Obviously these are the responsibility of the facilitator but it's no harm for farmers to be aware of them. You also must attend five group sessions, with a national event also counting, by May 31, 2017.

For a group meeting to be valid a minimum of 60pc of the members need to attend.

For example, if there are 12 in the group and less than seven attend, the meeting won't be valid and for those that turned up it will have been a wasted journey, so your attendance is key.

In terms of topics, a meeting on health and safety is mandatory, as is a meeting with a veterinary practitioner to complete the animal health and management measure.
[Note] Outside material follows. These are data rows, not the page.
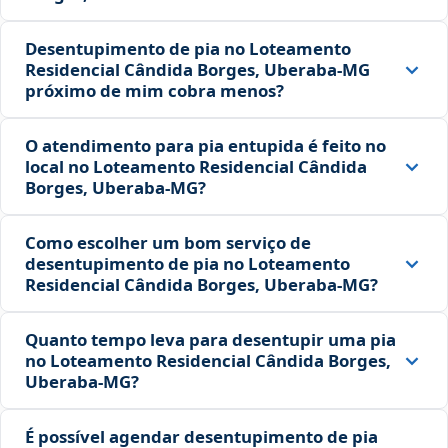
Desentupimento de pia no Loteamento
Residencial Cândida Borges, Uberaba‑MG
próximo de mim cobra menos?
O atendimento para pia entupida é feito no
local no Loteamento Residencial Cândida
Borges, Uberaba‑MG?
Como escolher um bom serviço de
desentupimento de pia no Loteamento
Residencial Cândida Borges, Uberaba‑MG?
Quanto tempo leva para desentupir uma pia
no Loteamento Residencial Cândida Borges,
Uberaba‑MG?
É possível agendar desentupimento de pia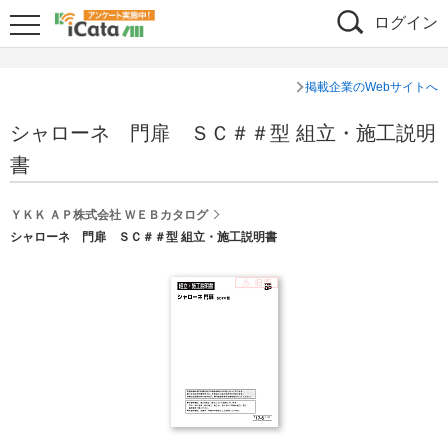
ログイン
掲載企業のWebサイトへ
シャローネ 門扉 ＳＣ＃＃型 組立・施工説明
書
ＹＫＫ ＡＰ株式会社 ＷＥＢカタログ
シャローネ 門扉 ＳＣ＃＃型 組立・施工説明書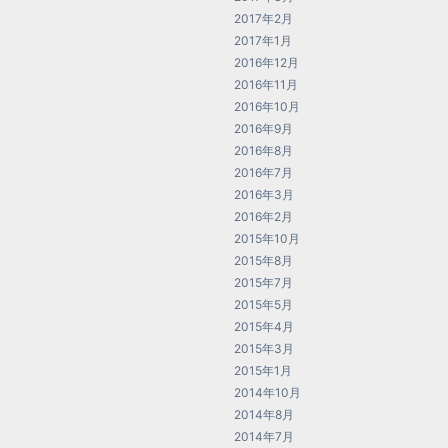
2017年2月
2017年1月
2016年12月
2016年11月
2016年10月
2016年9月
2016年8月
2016年7月
2016年3月
2016年2月
2015年10月
2015年8月
2015年7月
2015年5月
2015年4月
2015年3月
2015年1月
2014年10月
2014年8月
2014年7月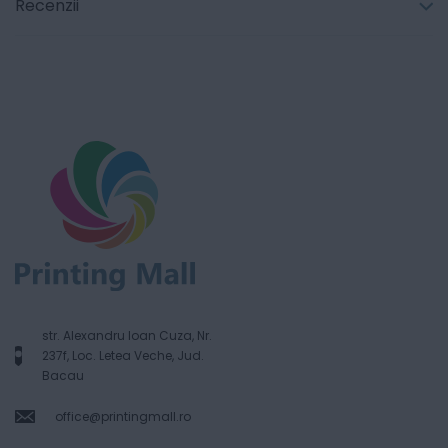
Recenzii
str. Alexandru Ioan Cuza, Nr.
237f, Loc. Letea Veche, Jud.
Bacau
office@printingmall.ro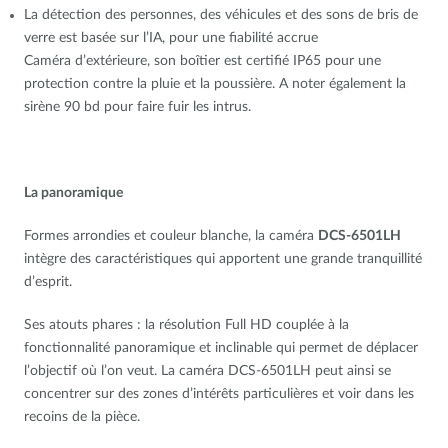
La détection des personnes, des véhicules et des sons de bris de
verre est basée sur l’IA, pour une fiabilité accrue
Caméra d’extérieure, son boîtier est certifié IP65 pour une
protection contre la pluie et la poussière. A noter également la
sirène 90 bd pour faire fuir les intrus.
La panoramique
Formes arrondies et couleur blanche, la caméra
DCS-6501LH
intègre des caractéristiques qui apportent une grande tranquillité
d’esprit.
Ses atouts phares : la résolution Full HD couplée à la
fonctionnalité panoramique et inclinable qui permet de déplacer
l’objectif où l’on veut. La caméra DCS-6501LH peut ainsi se
concentrer sur des zones d’intérêts particulières et voir dans les
recoins de la pièce.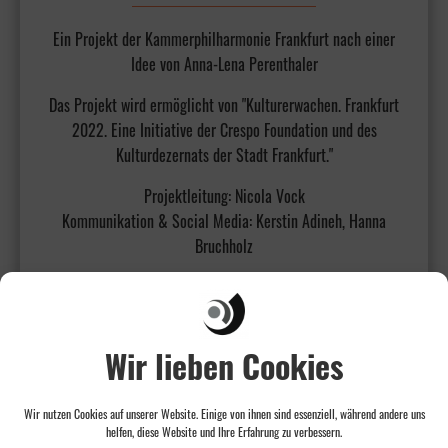
Ein Projekt der Kammerphilharmonie Frankfurt nach einer
Idee von Anna-Lena Perenthaler
Das Projekt wird ermöglicht von "Kulturerwachen. Frankfurt
2022. Eine Initiative der Crespo Foundation und des
Kulturdezernats der Stadt Frankfurt."
Projektleitung: Nicola Vock
Kommunikation & Social Media: Kerstin Adineh, Hanna
Bruchholz
Wir lieben Cookies
Wir nutzen Cookies auf unserer Website. Einige von ihnen sind essenziell, während andere uns
helfen, diese Website und Ihre Erfahrung zu verbessern.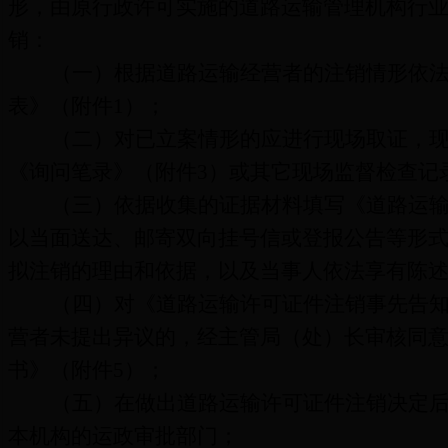
形，由原行政许可实施的道路运输管理机构
行
销：
（一）
根据
道路运输经营者的注销情形依
表》
（附件
1
）
；
（二）对已立案情形的应进行现场取证，
《询问笔录》（附件
3
）或其它现场监督检查记
（三）依据收集的证据材料填写《道路运
以当面送达、邮寄双向挂号信或登报公告等形
拟注销的理由和依据，以及当事人依法享有陈
（四）对《道路运输许可证件注销事先告
营者未提出异议的，经主管局（处）长审核同
书》（附件
5
）；
（五）在做出道路运输许可证件注销决定
本机构的运政审批部门；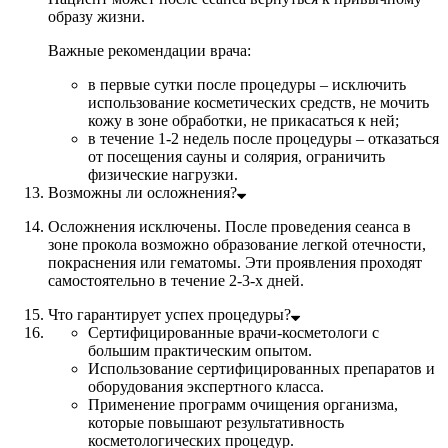
образу жизни.
Важные рекомендации врача:
в первые сутки после процедуры – исключить
использование косметических средств, не мочить
кожу в зоне обработки, не прикасаться к ней;
в течение 1-2 недель после процедуры – отказаться
от посещения сауны и солярия, ограничить
физические нагрузки.
Возможны ли осложнения?
Осложнения исключены. После проведения сеанса в
зоне прокола возможно образование легкой отечности,
покраснения или гематомы. Эти проявления проходят
самостоятельно в течение 2-3-х дней.
Что гарантирует успех процедуры?
Сертифицированные врачи-косметологи с
большим практическим опытом.
Использование сертифицированных препаратов и
оборудования экспертного класса.
Применение программ очищения организма,
которые повышают результативность
косметологических процедур.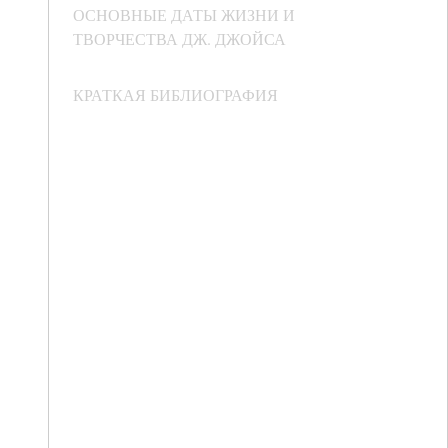
ОСНОВНЫЕ ДАТЫ ЖИЗНИ И
ТВОРЧЕСТВА ДЖ. ДЖОЙСА
КРАТКАЯ БИБЛИОГРАФИЯ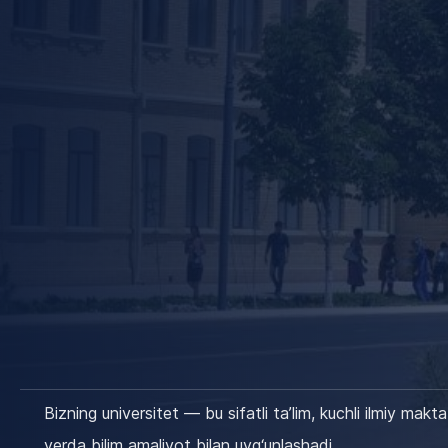
Bizning universitet — bu sifatli ta’lim, kuchli ilmiy mak
yerda bilim amaliyot bilan uyg‘unlashadi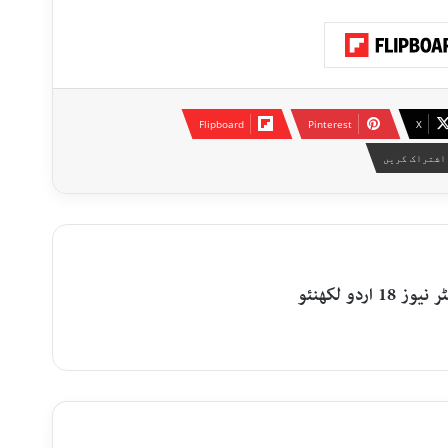
Flipboard
Pinterest
X
اشتراک کریں
دو لکھنئو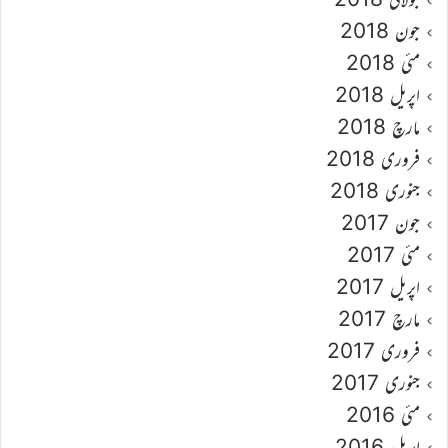
جون 2018
مئی 2018
اپریل 2018
مارچ 2018
فروری 2018
جنوری 2018
جون 2017
مئی 2017
اپریل 2017
مارچ 2017
فروری 2017
جنوری 2017
مئی 2016
اپریل 2016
This must cover calf health and biosecurity, parasite control, lameness and fertility.

If the group has signed up to do progression planning or get additional expertise this also must be covered.

Then there is a requirement for each farmer to complete a Farm Improvement Plan with the assistance of your facilitator.

This involves a profit monitor, a breeding plan on ICBF, a spring rotation planner, a summer wedge and an autumn rotation planner, completing a cell check workshop (if you haven't done one in the last year), a carbon navigator and a farm work efficiency sheet for health and safety.

While it all can feel like a lot of hoops to jump through, what's required here are generally things that will help a dairy farmer to be more efficient and to improve awareness on safer farming methods.

Generally these sort of tasks aren't completed due to time restraints on a dairy farm, but now it's a shared responsibility where the facilitator is charged with assisting you to complete these tasks.

For example, grass growth has repeatedly gotten out of hand on many farms this year and this has affected milk production, especially in terms of milk protein, and potentially in terms of fertility where long returns and increased repeats are becoming an issue.

Being able to complete a summer wedge will assist you in making good grass management decisions.

Another example is farm safety. If the scheme can make improvements here, it can only be a good thing.

Finally if you complete the scheme's requirements there's €750 at the end, but only after the vet has been paid.

However, if on-farm efficiencies are achieved the financial rewards will be much more than that.

Mary Kinston is a discussion group facilitator and consultant, and farms with her husband in Co Kerry.